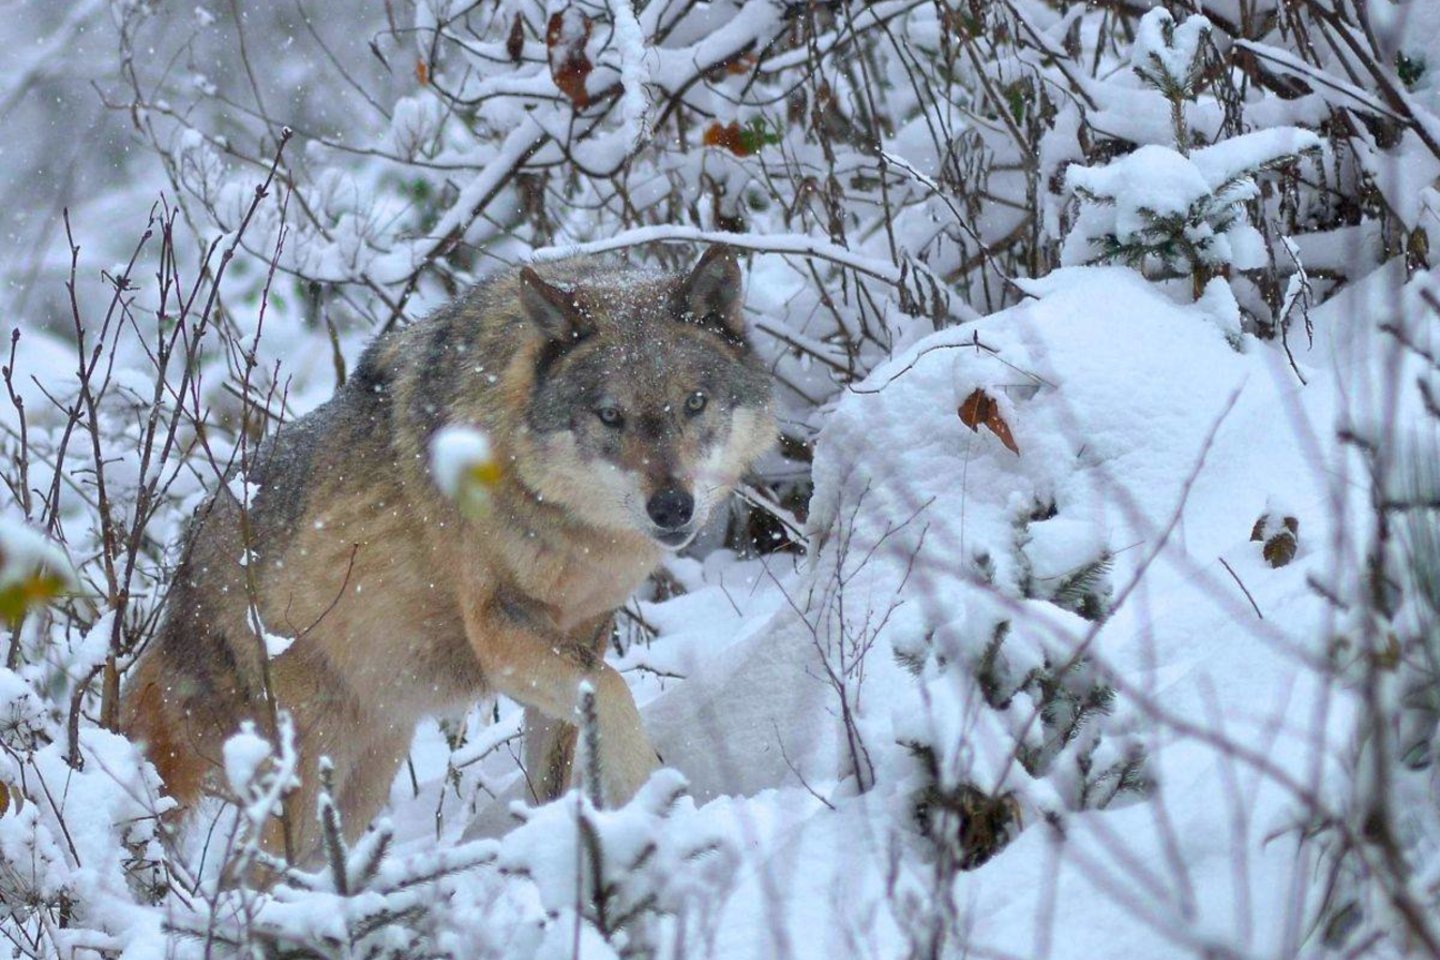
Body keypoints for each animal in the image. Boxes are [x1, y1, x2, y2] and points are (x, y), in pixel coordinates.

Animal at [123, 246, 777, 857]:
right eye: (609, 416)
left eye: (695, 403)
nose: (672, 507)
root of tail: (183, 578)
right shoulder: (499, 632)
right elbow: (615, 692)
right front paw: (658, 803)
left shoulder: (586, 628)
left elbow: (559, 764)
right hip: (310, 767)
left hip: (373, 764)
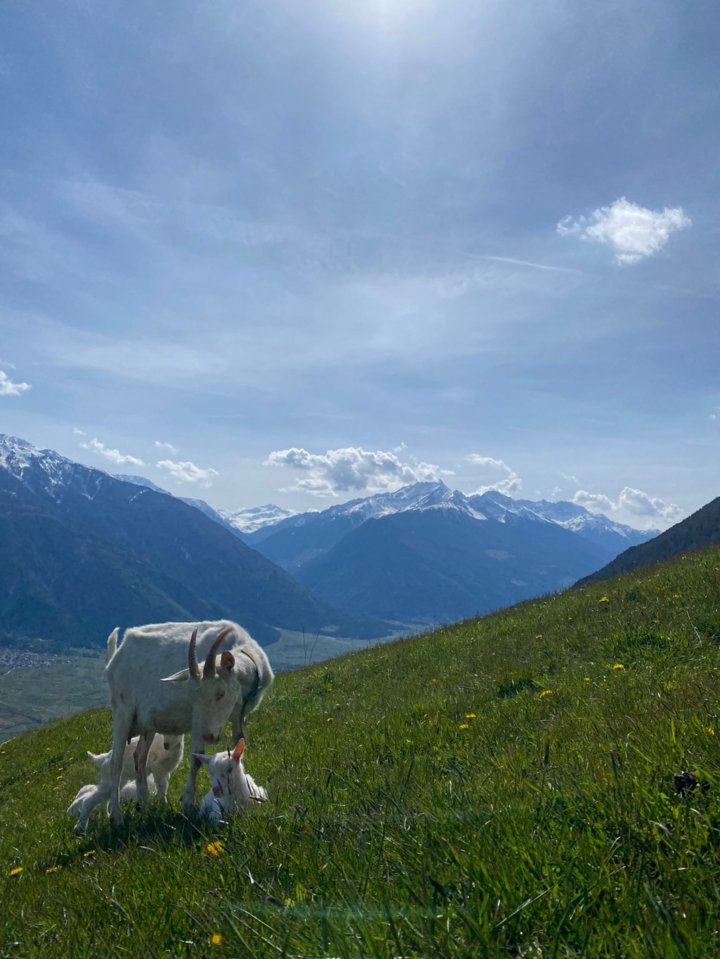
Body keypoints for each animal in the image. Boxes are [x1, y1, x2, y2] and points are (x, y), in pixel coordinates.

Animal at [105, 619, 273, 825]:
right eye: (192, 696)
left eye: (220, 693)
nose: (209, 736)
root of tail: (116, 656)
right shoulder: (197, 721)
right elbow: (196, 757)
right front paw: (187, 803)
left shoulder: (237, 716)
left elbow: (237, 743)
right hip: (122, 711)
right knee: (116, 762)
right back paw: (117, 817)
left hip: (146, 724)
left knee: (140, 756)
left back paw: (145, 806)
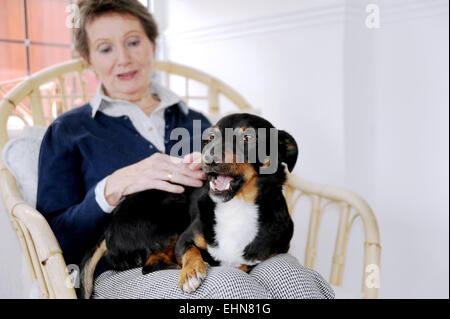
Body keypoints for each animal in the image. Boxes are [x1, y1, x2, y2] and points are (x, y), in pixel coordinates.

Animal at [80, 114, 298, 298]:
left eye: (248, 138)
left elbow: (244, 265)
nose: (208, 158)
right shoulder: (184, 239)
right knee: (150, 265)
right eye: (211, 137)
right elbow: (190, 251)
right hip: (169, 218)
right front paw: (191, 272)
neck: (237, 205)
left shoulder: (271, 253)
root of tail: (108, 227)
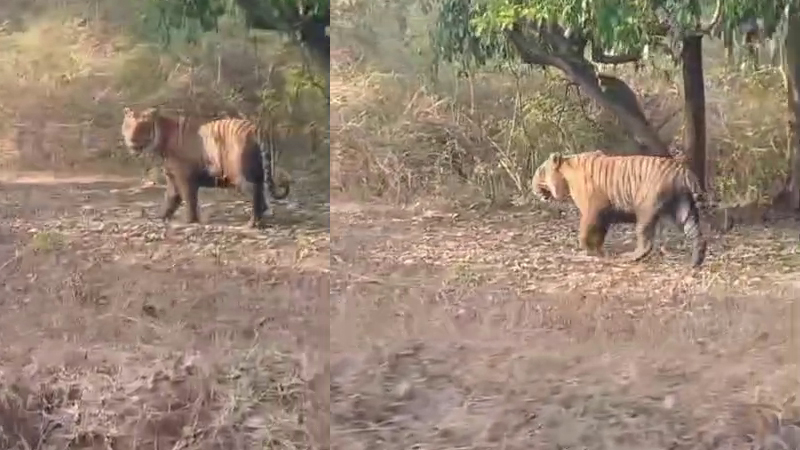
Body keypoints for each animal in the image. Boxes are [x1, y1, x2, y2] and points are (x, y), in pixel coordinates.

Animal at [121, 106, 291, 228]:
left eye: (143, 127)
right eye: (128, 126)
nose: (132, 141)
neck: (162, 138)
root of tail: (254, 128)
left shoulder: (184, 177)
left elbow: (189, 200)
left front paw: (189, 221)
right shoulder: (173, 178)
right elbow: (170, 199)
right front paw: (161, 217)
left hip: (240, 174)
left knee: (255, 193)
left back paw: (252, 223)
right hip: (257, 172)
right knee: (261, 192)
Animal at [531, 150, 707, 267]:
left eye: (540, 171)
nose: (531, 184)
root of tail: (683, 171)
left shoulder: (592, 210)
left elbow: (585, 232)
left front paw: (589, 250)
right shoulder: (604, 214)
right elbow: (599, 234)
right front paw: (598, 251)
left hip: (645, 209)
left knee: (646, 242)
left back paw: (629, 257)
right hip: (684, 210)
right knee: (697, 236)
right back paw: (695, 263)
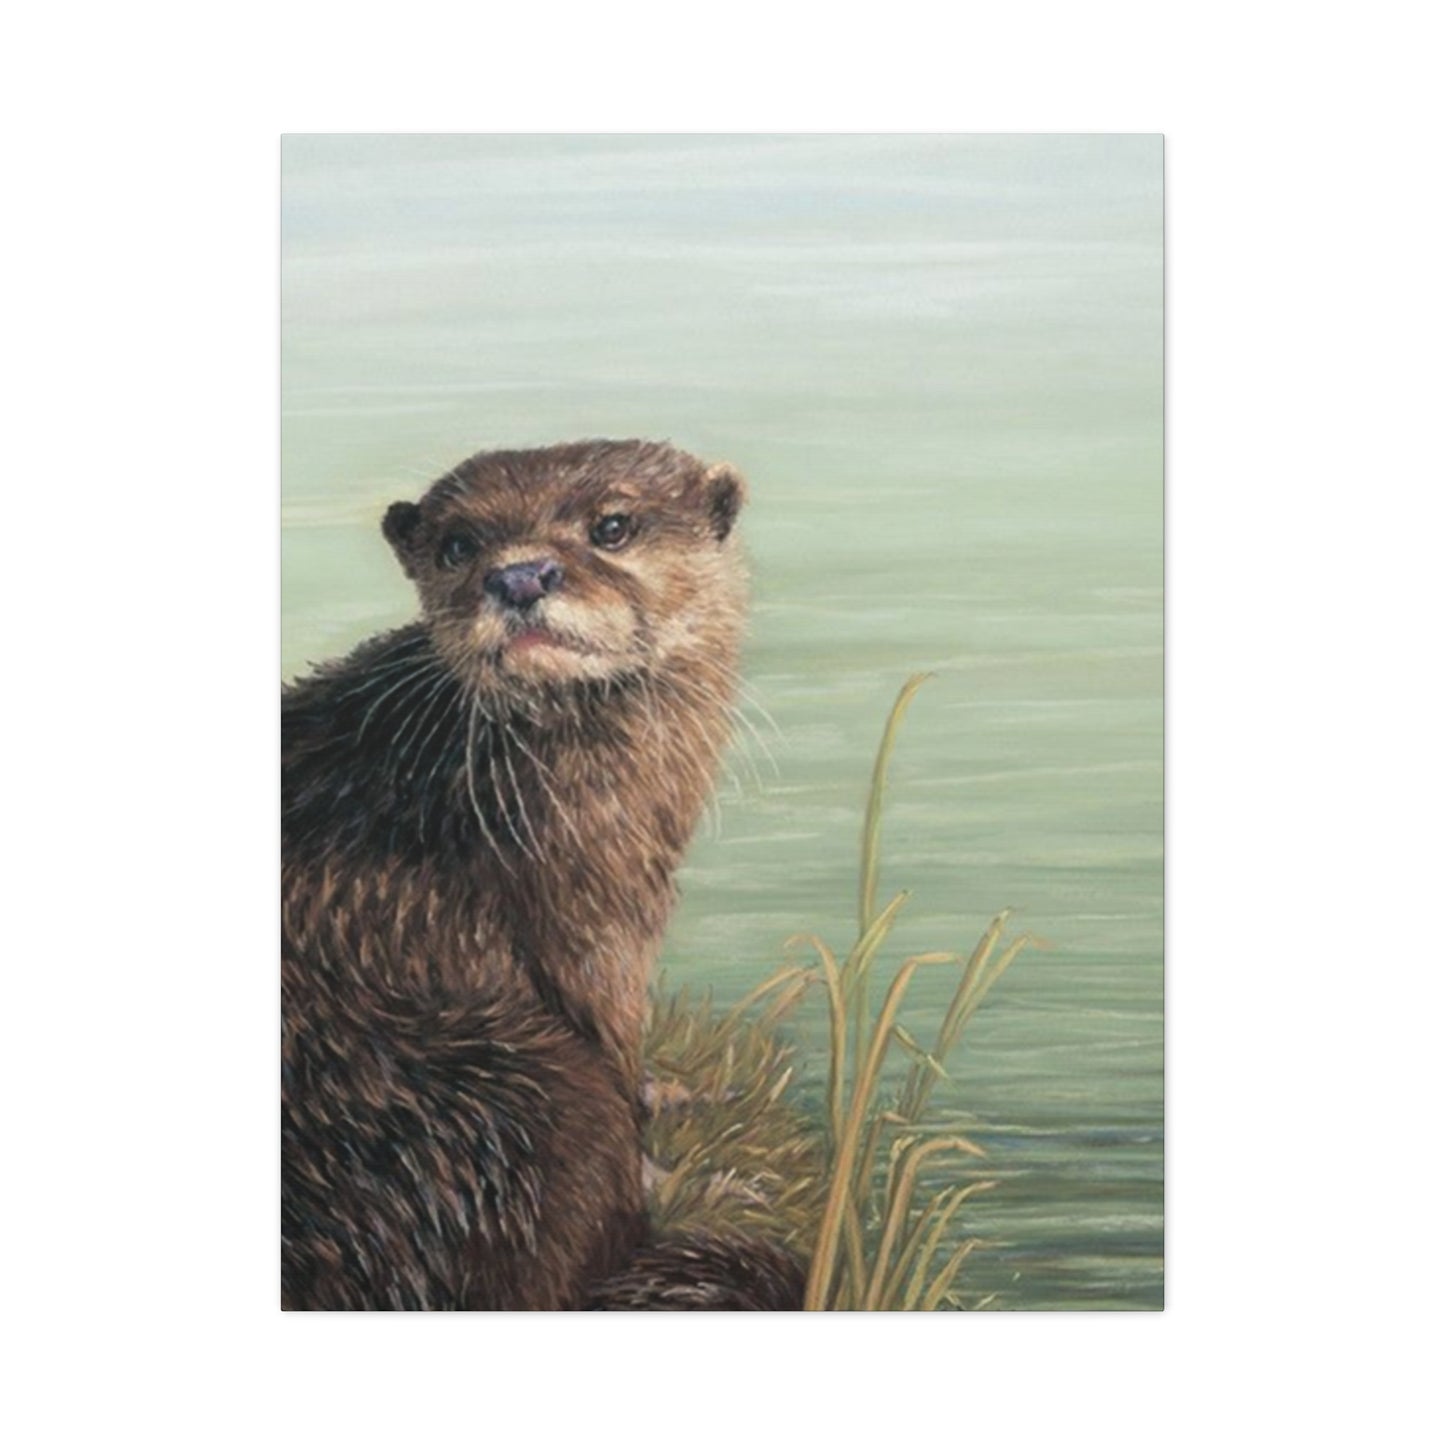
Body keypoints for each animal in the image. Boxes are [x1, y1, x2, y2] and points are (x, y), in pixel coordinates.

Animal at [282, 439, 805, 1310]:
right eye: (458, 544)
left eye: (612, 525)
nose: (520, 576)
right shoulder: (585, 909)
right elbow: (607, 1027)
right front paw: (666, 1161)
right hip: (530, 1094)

________________________

* [Directions] For this exercise, return every entry verbatim and omit all pictures.

* [Answer section]
Body keypoints for each animal in the image. Boxes are [x1, y1, x2, y2] and points are (x, y), in pixel coordinates.

Animal at [123, 246, 777, 857]:
right eye: (609, 416)
left eye: (695, 403)
nose: (672, 507)
root of tail: (183, 578)
right shoulder: (499, 632)
right elbow: (615, 692)
right front paw: (658, 803)
left shoulder: (586, 628)
left elbow: (559, 764)
right hip: (310, 767)
left hip: (373, 764)
Body keypoints for each animal in the image. Boxes are [x1, y1, x2, y2] and points are (x, y), in pixel coordinates.

Animal at [105, 619, 273, 825]:
right eye: (192, 696)
left eye: (220, 693)
nose: (209, 736)
root of tail: (116, 656)
right shoulder: (197, 721)
right elbow: (196, 757)
right front paw: (187, 803)
left shoulder: (237, 716)
left elbow: (237, 743)
right hip: (122, 711)
right knee: (116, 762)
right back paw: (117, 817)
left hip: (146, 724)
left knee: (140, 756)
left back paw: (145, 806)
Body keypoints for each animal in the image. Boxes are [x1, y1, x2, y2] and points are (x, y), in pixel coordinates.

Animal at [80, 114, 298, 298]:
left eye: (248, 138)
left elbow: (244, 265)
nose: (208, 158)
right shoulder: (184, 239)
right knee: (150, 265)
right eye: (211, 137)
right elbow: (190, 251)
right hip: (169, 218)
right front paw: (191, 272)
neck: (237, 205)
left shoulder: (271, 253)
root of tail: (108, 227)
Body keypoints for each animal in the image. Boxes are [x1, y1, x2, y2] and points are (x, y), in pixel coordinates.

Animal at [121, 106, 291, 228]:
left eye: (143, 127)
right eye: (128, 126)
nose: (132, 141)
neck: (162, 138)
root of tail: (254, 128)
left shoulder: (184, 177)
left elbow: (189, 200)
left front paw: (189, 221)
right shoulder: (173, 178)
right elbow: (170, 199)
right front paw: (161, 217)
left hip: (240, 174)
left knee: (255, 193)
left back paw: (252, 223)
right hip: (257, 172)
right knee: (261, 192)
Animal at [531, 150, 707, 267]:
left eye: (540, 171)
nose: (531, 184)
root of tail: (683, 171)
left shoulder: (592, 210)
left elbow: (585, 232)
left front paw: (589, 250)
right shoulder: (604, 214)
right elbow: (599, 234)
right front paw: (598, 251)
left hip: (645, 209)
left knee: (646, 242)
left back paw: (629, 257)
right hip: (684, 210)
right knee: (697, 236)
right back paw: (695, 263)
Body keypoints for each animal in the image. Boxes are [x1, y1, x2, y2] and points are (x, y), in pixel coordinates.

Animal at [282, 439, 805, 1310]:
right eye: (458, 544)
left eye: (612, 525)
nose: (520, 576)
right shoulder: (585, 909)
right elbow: (607, 1027)
right front paw: (666, 1161)
right hip: (530, 1094)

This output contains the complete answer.